NOTE: If you are dealing with your own insurance company to get benefits after the accident, then you have a duty to cooperate, which may mean giving a statement or signing paperwork for your own insurance company. Here is a nasty little insurance trick. The insurance company may try to settle with you by reimbursing you for the copay or co-insurance that you had out-of-pocket. Here’s how it goes: the insurance company asks you if you have health insurance, then the adjuster tells you to go ahead and use that health insurance and she will give you a settlement to reimburse you for all of your out-of-pocket costs.
Here are the problems with this scenario: number 1, the insurance company is on the hook for all of your medical bills, whether you have health insurance or not. The adjuster is attempting to severely diminish the value of your claim by offering to reimburse out-of-pocket expenses. Number 2, the adjuster didn’t tell you that your health insurance company has a right of reimbursement for anything the at-fault driver’s insurance pays to you. You may get a settlement of your out-of-pocket expenses and then turn around and be forced to give every penny of that money back to your health insurance company. The adjuster isn’t going to tell you these facts. This is a favorite tactic of the insurance company in pre-lawsuit negotiations and in litigation. An insurance adjuster with no medical training will nickel and dime the medical charges in an attempt to provide a lowball settlement offer. When caught, they will blame the “computer” that analyzed your medical treatment. The insurance adjuster is not under an obligation to disclose its insured’s insurance policy limits to you (unless you file a lawsuit, at which time they will be forced to do so). Especially if you are seriously injured in an accident, you need to know every source of insurance available. Beware when the insurance adjuster makes a policy limits settlement offer.

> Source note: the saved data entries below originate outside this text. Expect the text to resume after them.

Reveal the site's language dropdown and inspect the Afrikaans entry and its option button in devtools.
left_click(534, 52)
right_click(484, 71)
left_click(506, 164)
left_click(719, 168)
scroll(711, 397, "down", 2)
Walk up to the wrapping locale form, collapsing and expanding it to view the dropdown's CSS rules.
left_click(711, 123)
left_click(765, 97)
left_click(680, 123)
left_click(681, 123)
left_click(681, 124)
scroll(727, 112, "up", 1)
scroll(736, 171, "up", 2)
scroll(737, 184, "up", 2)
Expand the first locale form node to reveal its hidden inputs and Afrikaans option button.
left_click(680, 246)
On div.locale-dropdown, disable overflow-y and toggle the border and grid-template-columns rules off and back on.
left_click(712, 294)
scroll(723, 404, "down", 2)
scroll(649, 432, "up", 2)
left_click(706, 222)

You need to get a certified copy of that policy and an affidavit from their insured that he or she does not have any additional coverage. Let me give you an example. My firm represented two individuals who were seriously injured in a rear-end collision. The at-fault driver had a $500,000 individual policy that was offered to settle the claims. We filed a lawsuit, thinking that the at-fault driver (who was a wealthy businessman) had additional coverage. We were able to discover an additional policy of $10,000,000. Instead of the $500,000 offered, we ended up settling the case for substantially more (millions) than the initial amount. The insurance company’s first offer is almost certainly not their final offer. The only first offer I take is when the insurance company offers to pay their insured’s insurance policy limits to settle a claim. For this, I recommend a lawyer. You probably aren’t that experienced in negotiating on a day to day basis. We go to the grocery store and pay the price on the milk carton. Just know that this isn’t the grocery store and negotiation is expected. The adjuster probably won’t tell you that you may have to pay back a hospital lien or your health insurance company. They will offer you a global settlement. Then when you get the settlement check, you may be surprised to know that the hospital where you went to the ER is also listed on the check. When you settle, you have to make sure that all valid hospital liens and health insurance company liens and interests are satisfied. I could write an entire book on this topic alone.
Negotiating these liens is among the top reasons you need to hire a lawyer (a good one that knows what they are doing) if you have a significant injury claim. It is incredibly complicated and you probably need a law degree to figure all of it out. But if you chose to ignore this advice, before you sign the release, at least ask the adjuster if they are on notice of any liens to the settlement and how much. Then, call the hospital or health insurance company claiming a lien and try to work out a discount.